Read: April 28, 2007
One of my favorite authors as a kid was Sir Arthur Conan Doyle, though I have to admit, I only read his Sherlock Holmes work (which might have come as a bit of a disappointment to Doyle, as he wanted to be known for something besides Holmes). So, when I first learned of Michael Chabon’s novel featuring Sherlock Holmes, The Final Solution, I was definitely intrigued.
The story is short: it took me only maybe 2 to 3 hours to read it. While it is well written, it uses grammatical constructions that were, at least for me, sometimes hard to get around. But, in the end, it was a very pleasant story that I greatly enjoyed. The mystery, while not overly complex, is enough to keep the book moving.
The real story, though, is not about the mystery that the old man finds himself drawn into. Rather, it is about the old man himself in his later years, when his body has failed him and his mind is beginning to as well. This is his last case and, while not as taxing as many he found himself dealing with as a younger man, considering his physical condition, it is about all he can handle. As such, it isn’t a traditional Sherlock Holmes story in that sense. It isn’t a Sherlock Holmes mystery, but rather a story about Sherlock Holmes the man. And, as such, I rather enjoyed it. But, as a Sherlock Holmes mystery, it wasn’t quite what I had hoped.

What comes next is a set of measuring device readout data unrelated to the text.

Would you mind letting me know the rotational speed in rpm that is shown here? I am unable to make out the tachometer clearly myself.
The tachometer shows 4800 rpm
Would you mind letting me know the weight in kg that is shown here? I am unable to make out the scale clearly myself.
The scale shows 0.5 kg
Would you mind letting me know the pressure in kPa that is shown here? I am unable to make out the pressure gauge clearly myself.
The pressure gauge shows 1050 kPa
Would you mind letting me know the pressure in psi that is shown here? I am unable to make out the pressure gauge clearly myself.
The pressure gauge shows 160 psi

The mystery involves a murder and a missing parrot. It is the old man’s task to find the parrot and, in doing so, the murderer. The biggest disappointment for me is that the solution of the mystery doesn’t really involve any great insight into the case by the old man, the kind of piercing insight that is the hallmark of Sherlock Holmes. It is rather the help of a little boy that leads to the solution. The one time when the old man offers some great insight into the case (dealing with the motivations of one of the suspects), it comes entirely out of the blue. There is no reason for him to know what he does. He attributes it to his bees. But, unless he has a network of “spies” in the town, which is unlikely given his living arrangement, I don’t see how he would have that insight, unless it was a blind guess. And the Holmes I remember didn’t do blind guesswork.

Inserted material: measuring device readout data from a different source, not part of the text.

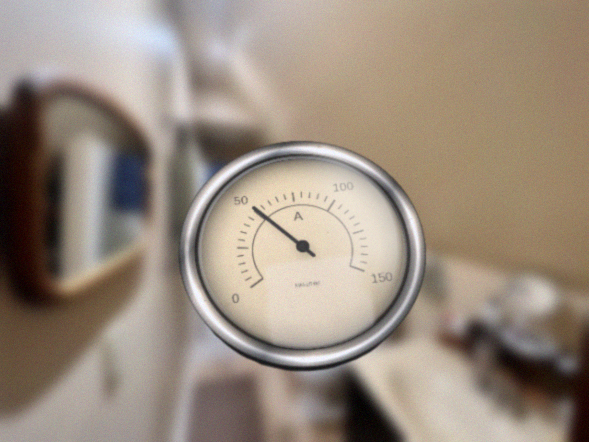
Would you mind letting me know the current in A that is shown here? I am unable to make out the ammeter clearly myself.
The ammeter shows 50 A
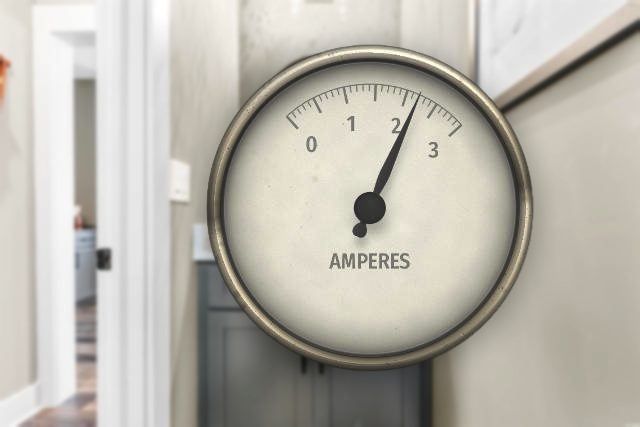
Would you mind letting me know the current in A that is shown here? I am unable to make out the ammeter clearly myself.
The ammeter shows 2.2 A
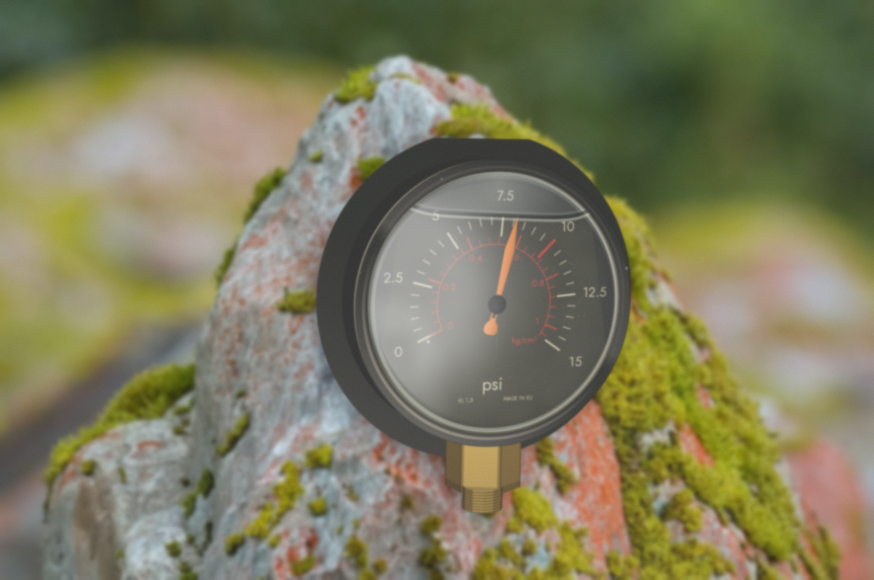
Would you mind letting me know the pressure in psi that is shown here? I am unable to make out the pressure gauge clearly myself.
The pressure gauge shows 8 psi
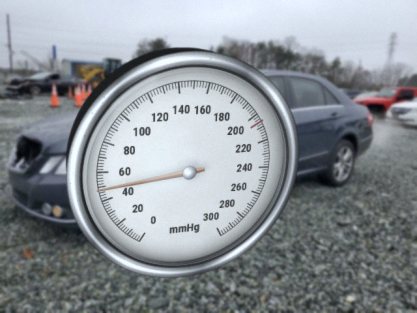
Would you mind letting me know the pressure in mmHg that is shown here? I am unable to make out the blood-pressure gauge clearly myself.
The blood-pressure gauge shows 50 mmHg
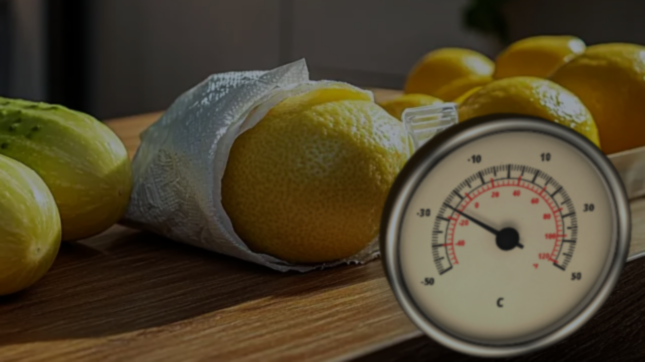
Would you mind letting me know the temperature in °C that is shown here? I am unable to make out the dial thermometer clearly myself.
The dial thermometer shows -25 °C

So, as a Holmes mystery, I was disappointed in the story. But, as a story about Holmes in his final years, it was very enjoyable. Seeing the old man’s reactions to his difficulty to move around was very interesting. And his fear, not of death, but of an ignoble death — of dying with his face in his porridge — seemed to me to be in character.
One thing that struck me as odd and out of place. One chapter is from the point of view of the parrot. I found this particularly odd in a Holmes story, as nothing of the sort ever occurs in Doyle’s tales. I’m also always perplexed by these sorts of approaches since it seems we have no idea how a parrot looks at the world. How can anyone know how to write anything from a parrot’s point of view.

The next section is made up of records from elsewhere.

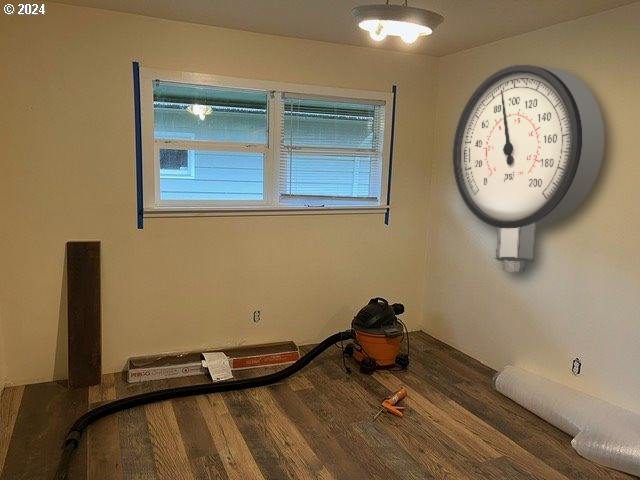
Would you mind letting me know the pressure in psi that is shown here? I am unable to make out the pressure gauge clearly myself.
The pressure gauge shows 90 psi
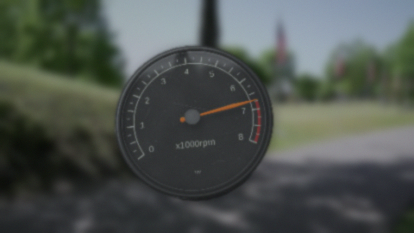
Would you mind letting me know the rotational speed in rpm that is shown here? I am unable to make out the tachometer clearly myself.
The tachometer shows 6750 rpm
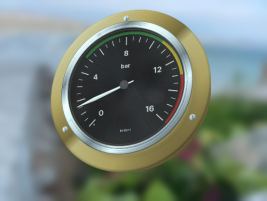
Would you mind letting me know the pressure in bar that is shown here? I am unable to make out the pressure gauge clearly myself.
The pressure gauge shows 1.5 bar
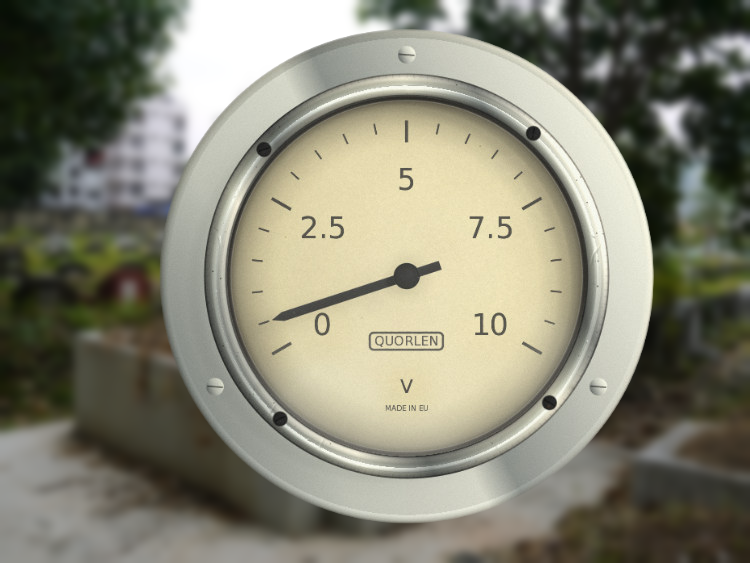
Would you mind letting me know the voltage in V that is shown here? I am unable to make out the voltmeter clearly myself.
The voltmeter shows 0.5 V
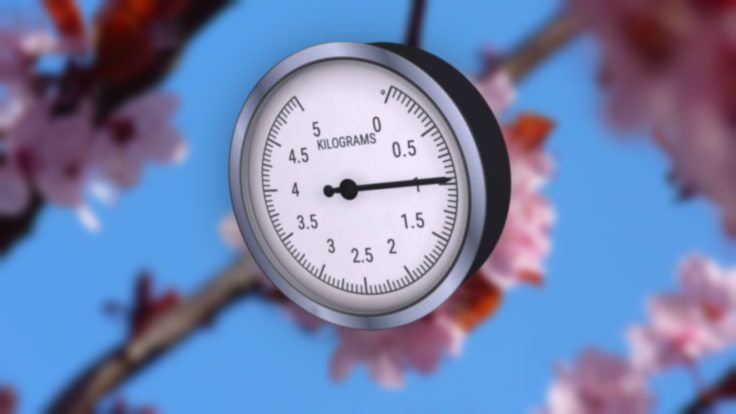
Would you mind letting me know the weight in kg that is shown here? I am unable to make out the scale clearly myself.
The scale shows 0.95 kg
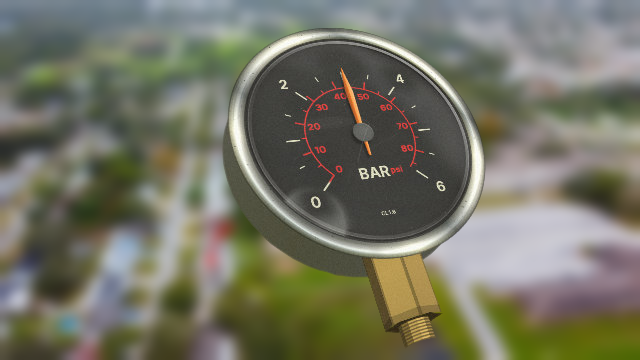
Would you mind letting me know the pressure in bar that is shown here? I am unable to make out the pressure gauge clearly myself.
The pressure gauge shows 3 bar
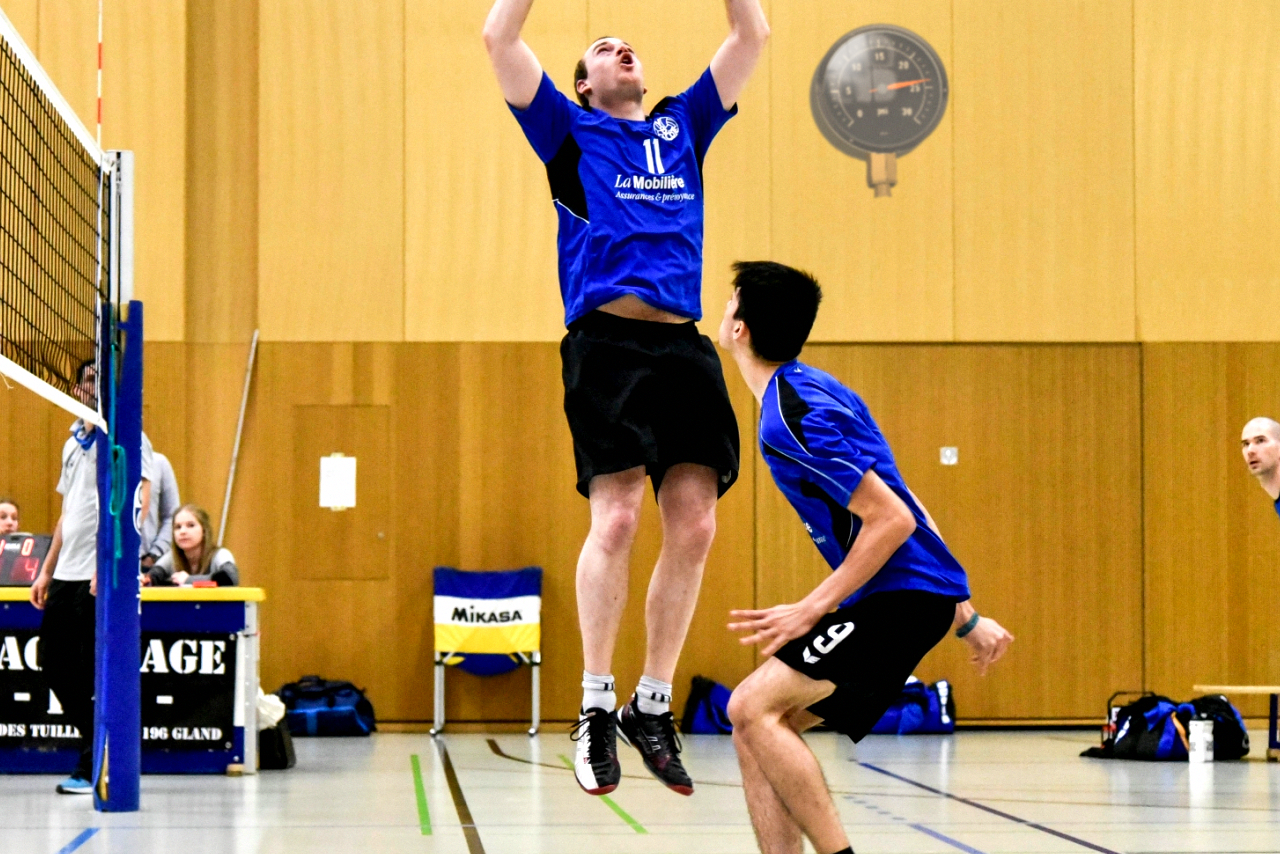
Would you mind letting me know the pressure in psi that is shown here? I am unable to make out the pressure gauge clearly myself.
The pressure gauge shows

Finally, we never learn the true value of the parrot. There is obviously great interest in him, but we never learn why. A number of reasons are put forth, but no definitive one is stated. I’m sure this is intentional, but I would have liked to know something about what the meaning of the bird’s ramblings really was.
Overall, I really enjoyed this novel, just not so much as a Holmes story. For someone expecting a mystery in the Doyle style, this isn’t that story. But, as a story about the man himself, it is very good and I highly recommend it.